• [PROBLEM]
Once the line containing "Was ist Terroir? Wie" is found in the records below, return it and each following line exactly, up to and including the line containing "Lieblingswein", and nothing else.
—————
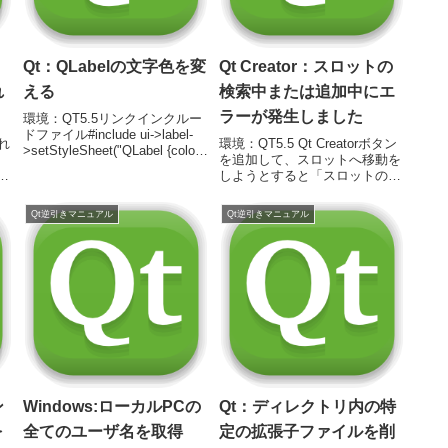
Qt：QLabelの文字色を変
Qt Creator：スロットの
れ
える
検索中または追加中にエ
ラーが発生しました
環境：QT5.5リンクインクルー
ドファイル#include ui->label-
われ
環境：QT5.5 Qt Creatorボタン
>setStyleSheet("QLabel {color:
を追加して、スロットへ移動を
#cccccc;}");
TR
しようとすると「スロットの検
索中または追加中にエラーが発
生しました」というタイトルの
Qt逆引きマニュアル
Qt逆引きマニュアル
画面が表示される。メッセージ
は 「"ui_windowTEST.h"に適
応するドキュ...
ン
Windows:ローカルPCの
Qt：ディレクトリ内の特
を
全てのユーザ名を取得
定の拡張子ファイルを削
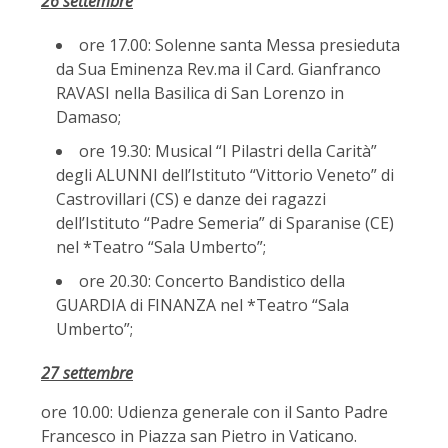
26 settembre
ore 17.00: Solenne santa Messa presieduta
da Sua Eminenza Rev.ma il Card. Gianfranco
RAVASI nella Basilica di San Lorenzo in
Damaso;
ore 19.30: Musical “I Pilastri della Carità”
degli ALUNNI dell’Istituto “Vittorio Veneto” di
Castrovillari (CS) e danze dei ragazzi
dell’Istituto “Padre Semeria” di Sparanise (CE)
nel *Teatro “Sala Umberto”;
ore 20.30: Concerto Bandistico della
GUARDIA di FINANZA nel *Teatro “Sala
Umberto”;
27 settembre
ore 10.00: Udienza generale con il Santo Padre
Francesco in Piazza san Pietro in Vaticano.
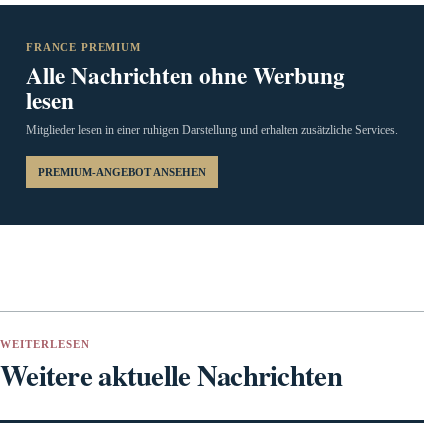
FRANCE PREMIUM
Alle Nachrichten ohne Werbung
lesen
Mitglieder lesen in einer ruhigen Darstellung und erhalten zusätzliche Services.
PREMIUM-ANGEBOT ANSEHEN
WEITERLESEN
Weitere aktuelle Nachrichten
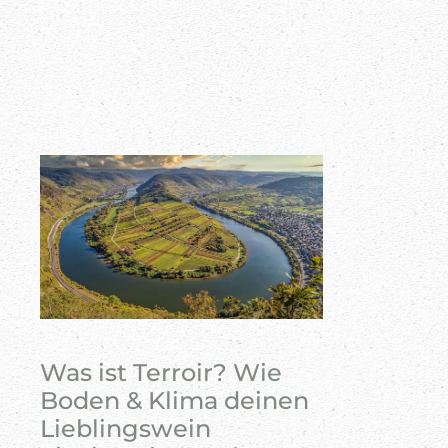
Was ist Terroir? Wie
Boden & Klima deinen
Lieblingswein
—————
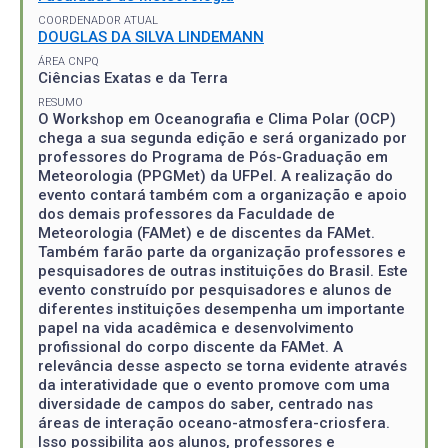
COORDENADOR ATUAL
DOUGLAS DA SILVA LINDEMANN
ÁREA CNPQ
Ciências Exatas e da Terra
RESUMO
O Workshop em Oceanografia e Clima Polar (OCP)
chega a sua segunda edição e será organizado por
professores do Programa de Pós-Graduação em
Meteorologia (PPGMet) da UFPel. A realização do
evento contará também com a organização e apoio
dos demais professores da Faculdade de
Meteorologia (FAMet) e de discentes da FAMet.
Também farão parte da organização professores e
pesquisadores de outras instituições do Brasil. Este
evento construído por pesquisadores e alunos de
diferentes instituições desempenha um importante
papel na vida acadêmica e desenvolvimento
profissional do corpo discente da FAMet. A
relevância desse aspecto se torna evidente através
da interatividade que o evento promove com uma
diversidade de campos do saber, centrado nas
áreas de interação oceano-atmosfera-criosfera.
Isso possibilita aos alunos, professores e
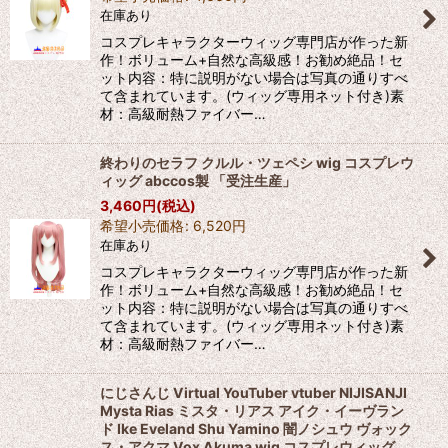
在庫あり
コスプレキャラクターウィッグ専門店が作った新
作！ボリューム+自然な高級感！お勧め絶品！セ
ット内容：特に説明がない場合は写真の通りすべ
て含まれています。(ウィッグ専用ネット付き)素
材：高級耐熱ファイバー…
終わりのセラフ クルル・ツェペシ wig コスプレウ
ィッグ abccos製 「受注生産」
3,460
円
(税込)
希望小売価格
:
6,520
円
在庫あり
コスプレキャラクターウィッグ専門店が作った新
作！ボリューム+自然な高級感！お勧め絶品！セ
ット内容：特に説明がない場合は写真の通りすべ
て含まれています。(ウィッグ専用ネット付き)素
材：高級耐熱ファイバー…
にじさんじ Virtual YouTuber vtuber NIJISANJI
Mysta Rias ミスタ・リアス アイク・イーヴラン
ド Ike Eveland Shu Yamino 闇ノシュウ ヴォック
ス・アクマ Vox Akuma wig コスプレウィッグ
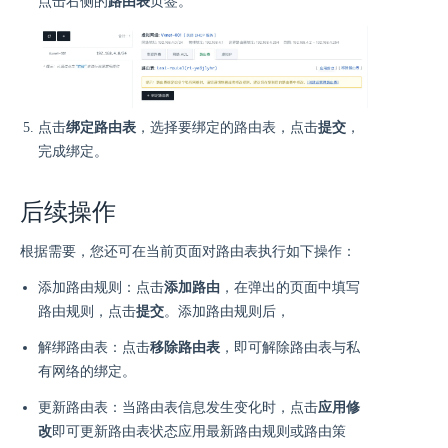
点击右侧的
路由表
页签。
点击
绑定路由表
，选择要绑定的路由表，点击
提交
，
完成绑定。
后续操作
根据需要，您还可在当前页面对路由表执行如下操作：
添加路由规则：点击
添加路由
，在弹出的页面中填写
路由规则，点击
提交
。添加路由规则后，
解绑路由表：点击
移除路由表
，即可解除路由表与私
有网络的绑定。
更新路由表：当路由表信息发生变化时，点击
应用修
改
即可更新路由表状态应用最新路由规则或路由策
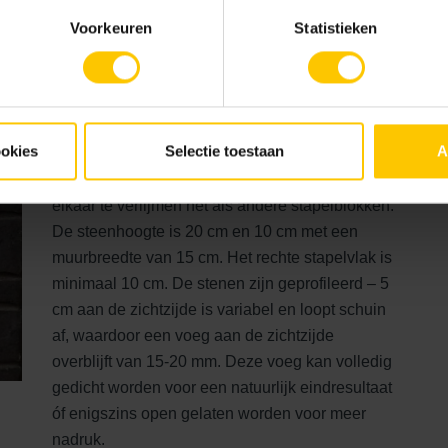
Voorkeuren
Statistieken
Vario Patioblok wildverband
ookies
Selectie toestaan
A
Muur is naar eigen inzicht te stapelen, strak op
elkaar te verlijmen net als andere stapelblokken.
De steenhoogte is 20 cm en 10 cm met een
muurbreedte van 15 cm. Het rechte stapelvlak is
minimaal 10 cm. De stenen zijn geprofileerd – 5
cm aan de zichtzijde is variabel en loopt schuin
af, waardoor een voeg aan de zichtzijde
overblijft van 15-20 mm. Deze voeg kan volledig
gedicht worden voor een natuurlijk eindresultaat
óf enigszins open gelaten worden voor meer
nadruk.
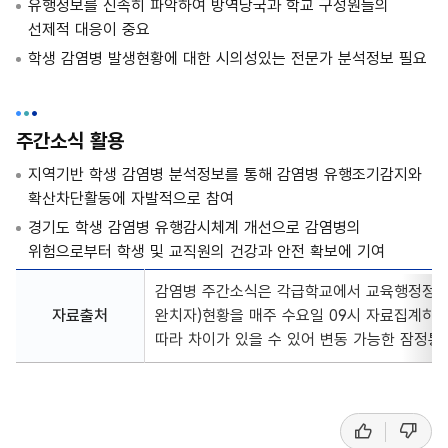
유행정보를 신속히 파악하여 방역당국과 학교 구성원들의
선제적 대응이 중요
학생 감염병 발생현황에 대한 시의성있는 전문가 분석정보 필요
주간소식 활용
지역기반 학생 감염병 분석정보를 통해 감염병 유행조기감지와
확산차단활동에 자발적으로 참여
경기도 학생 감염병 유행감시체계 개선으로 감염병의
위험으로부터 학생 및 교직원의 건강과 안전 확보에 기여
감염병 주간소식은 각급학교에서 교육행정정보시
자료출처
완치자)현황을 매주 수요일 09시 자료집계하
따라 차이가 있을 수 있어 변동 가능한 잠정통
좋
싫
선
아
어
—————
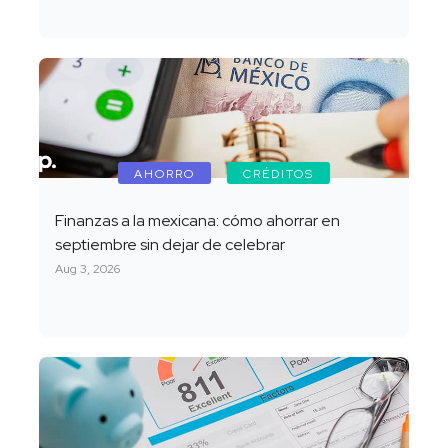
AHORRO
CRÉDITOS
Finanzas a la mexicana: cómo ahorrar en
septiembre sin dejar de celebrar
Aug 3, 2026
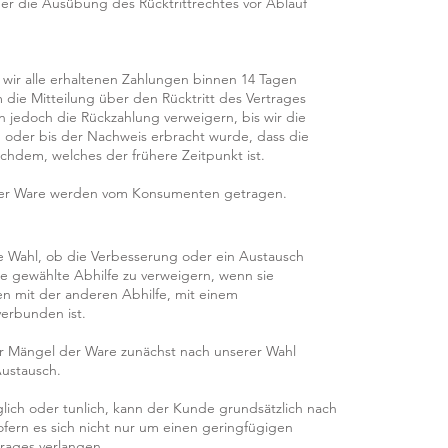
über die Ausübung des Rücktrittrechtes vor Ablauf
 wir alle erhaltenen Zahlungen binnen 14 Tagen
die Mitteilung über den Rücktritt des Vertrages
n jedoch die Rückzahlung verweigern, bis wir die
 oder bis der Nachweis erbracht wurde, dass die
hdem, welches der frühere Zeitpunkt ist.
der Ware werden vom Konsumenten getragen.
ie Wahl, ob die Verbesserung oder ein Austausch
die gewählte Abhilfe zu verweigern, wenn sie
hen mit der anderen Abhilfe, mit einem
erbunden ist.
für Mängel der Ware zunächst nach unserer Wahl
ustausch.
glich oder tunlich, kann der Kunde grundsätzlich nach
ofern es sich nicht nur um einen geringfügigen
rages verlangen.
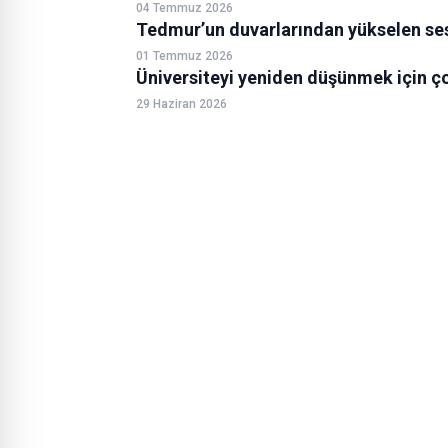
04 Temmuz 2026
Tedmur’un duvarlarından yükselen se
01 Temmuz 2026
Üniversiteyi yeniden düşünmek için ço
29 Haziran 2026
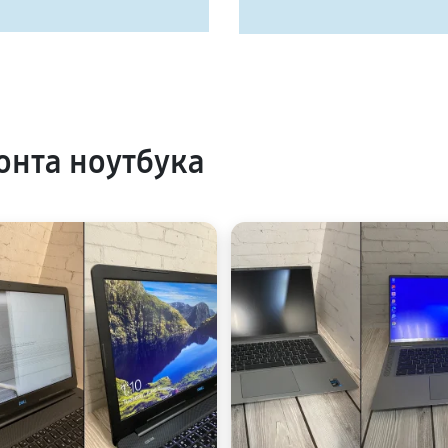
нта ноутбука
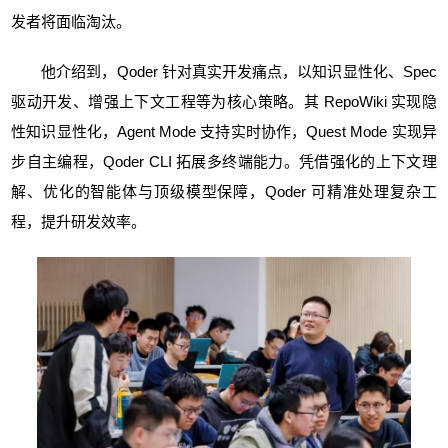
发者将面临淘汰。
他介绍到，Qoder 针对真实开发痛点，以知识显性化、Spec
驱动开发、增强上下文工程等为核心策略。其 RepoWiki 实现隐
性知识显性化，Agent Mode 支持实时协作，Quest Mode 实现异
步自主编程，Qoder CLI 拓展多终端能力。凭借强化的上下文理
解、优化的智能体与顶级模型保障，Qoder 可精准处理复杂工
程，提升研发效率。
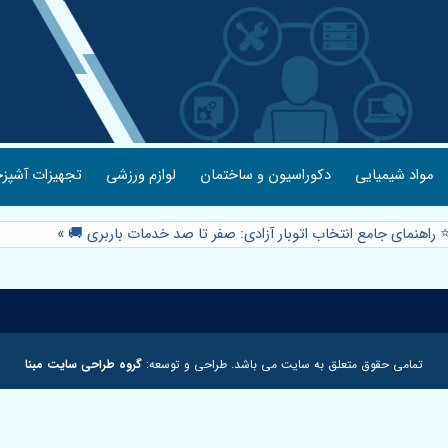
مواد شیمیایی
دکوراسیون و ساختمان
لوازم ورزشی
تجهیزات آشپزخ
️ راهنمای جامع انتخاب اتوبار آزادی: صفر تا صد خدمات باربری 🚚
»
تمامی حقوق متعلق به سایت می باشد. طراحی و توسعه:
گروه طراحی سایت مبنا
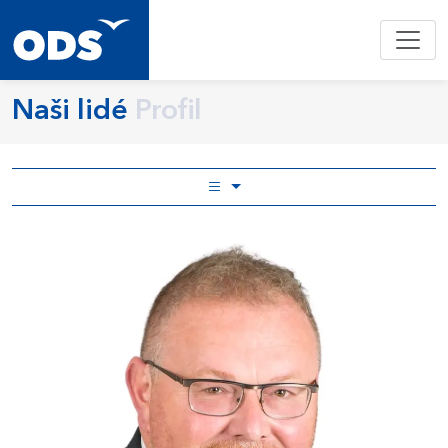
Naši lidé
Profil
—————
• [SOLUTION TO THE EXERCISE]
Was ist Terroir? Wie
Boden & Klima deinen
Lieblingswein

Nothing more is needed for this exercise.